Pero muy pronto, vio noticias sobre Julián Lancaster en la sección de finanzas:
#Julián Lancaster, tercer hijo de los Lancaster, abre con éxito los mercados extranjeros para el Grupo Lancaster.#
#Electrodomésticos Lancaster firma un gran acuerdo tras otro y está a punto de convertirse en el nuevo favorito de Europa y América.#
Parecía que también estaba cerca de asegurarse el puesto de futuro líder del Grupo Lancaster.
Al mismo tiempo, salieron los resultados de los exámenes de su hermano.
Tal y como Zara había esperado, no había pasado el corte, y ni siquiera se había acercado.
La libertad de Riley llegó a su fin cuando Theodore Sutton le instó a empezar a trabajar en la fábrica.
En su primer día, Zara ayudó a organizar una ceremonia de inauguración para Riley, en la que Theodore Sutton le entregó una carta de nombramiento: Subdirector.
El hijo se convierte en Subdirector en cuanto llega, mientras que la hija, que se mató a trabajar, solo es la Directora de Marketing.
Sin embargo, a nadie en la fábrica le pareció extraño.
Dejar el negocio familiar al hijo: era una regla no escrita en el subconsciente de mucha gente.
En cuanto Riley asumió el cargo, empezó a hacerse notar con una oleada de nuevas iniciativas.
Zara no se opuso en su cara, pero sí intentó aconsejarle en privado.
Y así, el «tercer fuego» de su hermano se dirigió a la estructura organizativa.
Primero, cambió el Departamento de Marketing original por un «Centro de Marketing», con los departamentos de Ventas, Desarrollo de Negocio, Información y Marketing como subordinados.
Zara fue degradada de directora de un departamento principal a jefa de un departamento secundario.
Para demostrar que solo lo hacía por el bien de la fábrica, su hermano le dio un pequeño aumento a su hermana.
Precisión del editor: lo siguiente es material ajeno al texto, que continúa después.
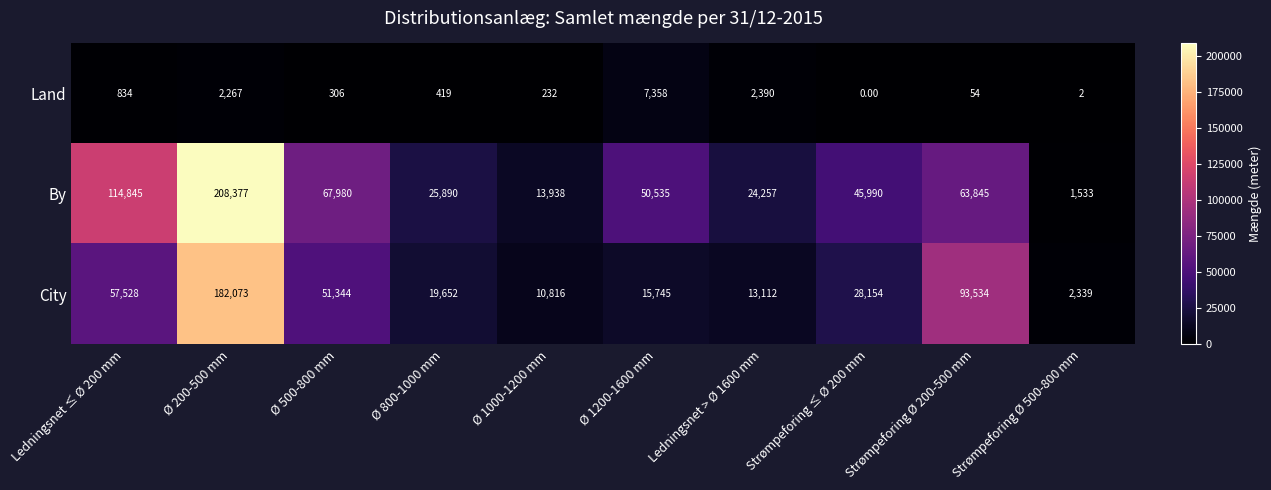

What is the difference between the maximum and minimum values in the City series?

179734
Zara, naturalmente, entendió las intenciones de su hermano y no interfirió más.
Pero Felix Ford no lo iba a tolerar.
Felix Ford estaba más enfadado que nunca.
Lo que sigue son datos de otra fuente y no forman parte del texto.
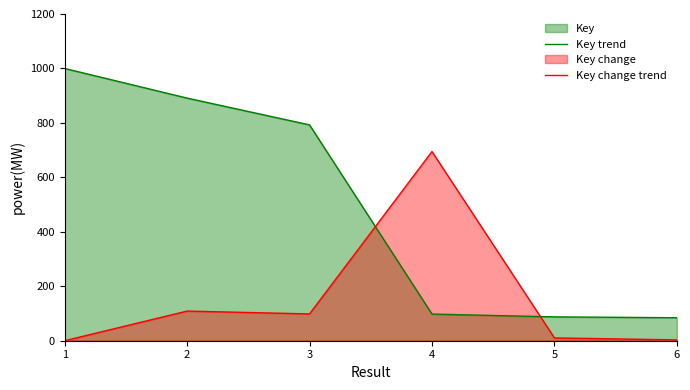

What is the spread (max minus min) of values at 4?

596.9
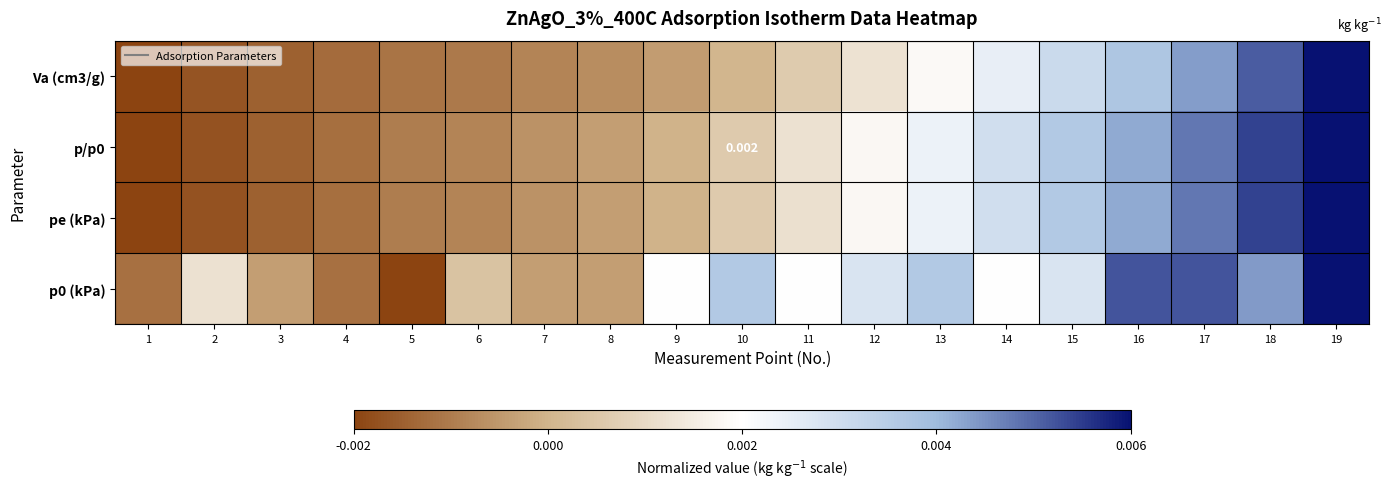

Rank the series by their maximum value, from lowest to highest.

p0 (kPa), p/p0, Va (cm3/g), pe (kPa)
Estaba furioso sobre todo por Zara, pero también frustrado con ella por no defenderse.
—Theodore Sutton tiene la autoridad para tomar decisiones, pero eso no significa que pueda dejar que un recién graduado sin experiencia dé órdenes al azar.
Zara agarró a Felix Ford del brazo, impidiéndole que fuera a razonar con Theodore Sutton.
—Señor Ford, dele un poco de tiempo a Riley.
Es muy inteligente, solo que no tiene experiencia.
—No veo su inteligencia, solo su arrogancia y obstinación.
Zara, no deberías ser así.
El género nunca es un obstáculo para la capacidad.
Titán debería ser tuya.
Zara apretó más fuerte.
«En realidad, el género no es la razón, sino el vínculo familiar de tantos años como hija adoptiva».
—Señor Ford, Titán pertenece a Theodore Sutton.
Respeto la decisión de mi padre.
Felix Ford no se calmó.
—Si Riley tuviera de verdad la capacidad, nunca interferiría.
Pero no la tiene.
Durante la última quincena, todo lo que ha hecho ha sido un esfuerzo inútil que solo malgasta el dinero.
—Cuando empecé a ayudar en la fábrica, también cometí muchos errores —dijo Zara—.
Fue mi padre quien me dio una oportunidad tras otra.
Riley también necesita esas oportunidades.
Felix Ford había oído a los antiguos trabajadores de la fábrica que Zara había estado ayudando en la pastelería de la familia desde que era una niña.
Cuando se fundó Titán, Zara acababa de empezar el instituto y venía a la fábrica a trabajar durante las vacaciones de invierno y verano.
Solo tenía quince o dieciséis años en aquel momento.
Pero Riley, que solo era un año y medio más joven que Zara, nunca se ofreció a ayudar, aparte de pasarse de vez en cuando a jugar.
Theodore Sutton también había intentado que ayudara durante las vacaciones escolares, pero él siempre se negaba, usando sus estudios como excusa.
«Quiere que su hijo tenga éxito, pero no soporta verlo sufrir.
Simplemente ha colocado a un sucesor incompetente.
Es tan irresponsable».
Felix Ford agarró la mano de Zara a su vez.
—Tú también empezaste desde abajo, ¿por qué él no puede?
Si te da demasiada vergüenza decir algo, iré yo a hablar con el Director Sutton en mi calidad de inversor.
Zara no sabía qué hacer.
Suspiró profundamente.
—Señor Ford, la situación de mi familia es bastante particular, pero no quiero hablar de ello.
No espero que lo entienda.
Solo espero que pueda apoyar mi decisión.